Dr. Lori A. Orlando, MD MHS MMCI is a Professor of Medicine and health services researcher. She is the president of MeTree&You and an expert in applying informatics and implementation science to genomic medicine – particularly around identifying and managing individuals at increased risk for medical conditions. In her 20-year career she has published over 90 manuscripts, secured extensive grant funding, and speaks internationally about optimizing disease risk assessment. Her research programs focus on using technology to overcome barriers to family health history-based risk assessment and developing care pathways that address the entire genomic medicine pipeline – from identification to cascade screening of family members. 

Jarrod Marable

Jarrod Marable, BS - Program Manager I

I am a project manager who joined Dr.

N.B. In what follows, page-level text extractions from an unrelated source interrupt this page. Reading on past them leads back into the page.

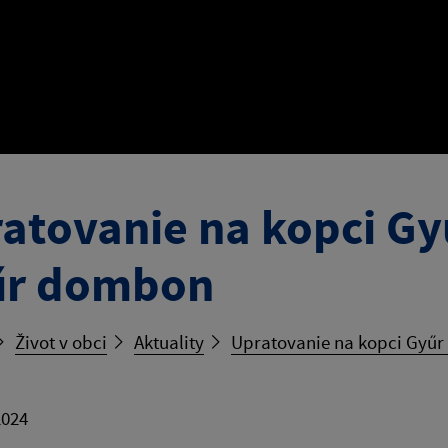
atovanie na kopci Gyű
űr dombon
Život v obci
Aktuality
Upratovanie na kopci Gyűr
2024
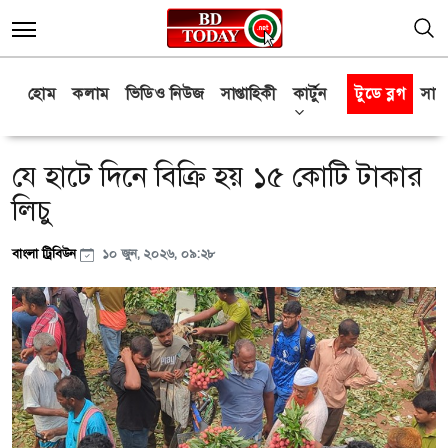
হোম
কলাম
ভিডিও নিউজ
সাপ্তাহিকী
কার্টুন
টুডে ব্লগ
সাক্
যে হাটে দিনে বিক্রি হয় ১৫ কোটি টাকার
লিচু
বাংলা ট্রিবিউন
১০ জুন, ২০২৬, ০৯:২৮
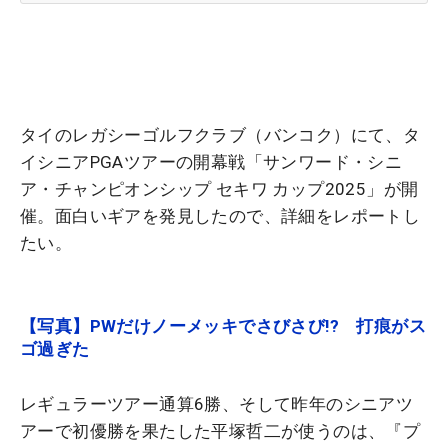
タイのレガシーゴルフクラブ（バンコク）にて、タ
イシニアPGAツアーの開幕戦「サンワード・シニ
ア・チャンピオンシップ セキワ カップ2025」が開
催。面白いギアを発見したので、詳細をレポートし
たい。
【写真】PWだけノーメッキでさびさび!? 打痕がス
ゴ過ぎた
レギュラーツアー通算6勝、そして昨年のシニアツ
アーで初優勝を果たした平塚哲二が使うのは、『プ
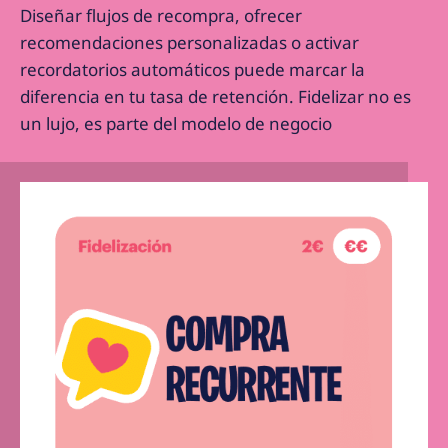
Diseñar flujos de recompra, ofrecer
recomendaciones personalizadas o activar
recordatorios automáticos puede marcar la
diferencia en tu tasa de retención. Fidelizar no es
un lujo, es parte del modelo de negocio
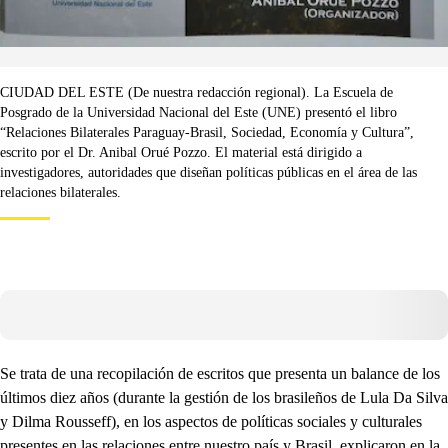
CIUDAD DEL ESTE (De nuestra redacción regional). La Escuela de
Posgrado de la Universidad Nacional del Este (UNE) presentó el libro
“Relaciones Bilaterales Paraguay-Brasil, Sociedad, Economía y Cultura”,
escrito por el Dr. Anibal Orué Pozzo. El material está dirigido a
investigadores, autoridades que diseñan políticas públicas en el área de las
relaciones bilaterales.
Se trata de una recopilación de escritos que presenta un balance de los
últimos diez años (durante la gestión de los brasileños de Lula Da Silva
y Dilma Rousseff), en los aspectos de políticas sociales y culturales
presentes en las relaciones entre nuestro país y Brasil, explicaron en la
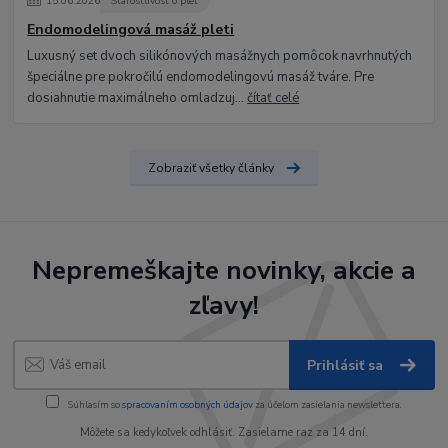
15
.
06
.
2026
Starostlivosť o pleť
Endomodelingová masáž pleti
Luxusný set dvoch silikónových masážnych pomôcok navrhnutých
špeciálne pre pokročilú endomodelingovú masáž tváre. Pre
dosiahnutie maximálneho omladzuj...
čítať celé
Zobraziť všetky články
Nepremeškajte novinky, akcie a
zľavy!
Prihlásiť sa
Súhlasím so
spracovaním osobných údajov
za účelom zasielania newslettera.
Môžete sa kedykoľvek odhlásiť. Zasielame raz za 14 dní.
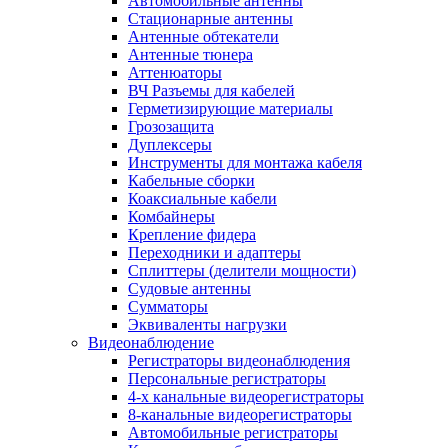
Автомобильные антенны
Стационарные антенны
Антенные обтекатели
Антенные тюнера
Аттенюаторы
ВЧ Разъемы для кабелей
Герметизирующие материалы
Грозозащита
Дуплексеры
Инструменты для монтажа кабеля
Кабельные сборки
Коаксиальные кабели
Комбайнеры
Крепление фидера
Переходники и адаптеры
Сплиттеры (делители мощности)
Судовые антенны
Сумматоры
Эквиваленты нагрузки
Видеонаблюдение
Регистраторы видеонаблюдения
Персональные регистраторы
4-х канальные видеорегистраторы
8-канальные видеорегистраторы
Автомобильные регистраторы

Allen's team in 2024. I received my Bachelor of Science in Biochemistry from Sewanee: The University of The South. I work across many projects including FOCUS where we are finding both barriers and facilitators to implementing successful Population-wide Genomic Screening programs in clinical institutions.

Marie Smith

Marie Smith, MS

I am a current PhD student in Applied Health Research and Evaluation at Clemson University and a graduate student researcher in implementation science. I received my Bachelor of Science in Biology from Furman University and my Master’s in Science in Applied Health Research and Evaluation from Clemson University. My previous work in both genetics education and in the clinical oncology setting have influenced my unique research areas of interest including genetic literacy, population genetics, genetic risk stratification, cancer prevention and control, and personalized risk modeling for high-risk and/or underserved populations.

Emma Coen

Emma Coen, MS

I am a PhD candidate in Biomedical Data Science and Informatics at Clemson University with a research focus on health equity, digital health, and implementation science in oncology. My work examines how artificial intelligence can be responsibly integrated into clinical workflows to expand access to genetic services and reduce disparities in cancer care. I have contributed to NIH-funded research, including the GARDE trial, which leverages automated chatbots to facilitate genetic education and testing. Drawing on my interdisciplinary background in law, public health, and biomedical science, I use both quantitative and qualitative methods to investigate how social and structural determinants impact patient outcomes. I am particularly interested in understanding why patients drop off at various points in the care continuum and in designing scalable, equitable interventions to address these barriers.

Ingrid Wagner

Ingrid Wagner, MPH, BS

I am a research assistant on the Precision Health Research team. I received my Bachelor of Science in Epidemiology from Indiana University and my Master of Public Health from Boston University. My previous work, published in Cancer Epidemiology, Biomarkers & Prevention, examined racial disparities across the genetic services continuum of care. I am passionate about identifying strategies to reduce barriers and enhance access to genetic services.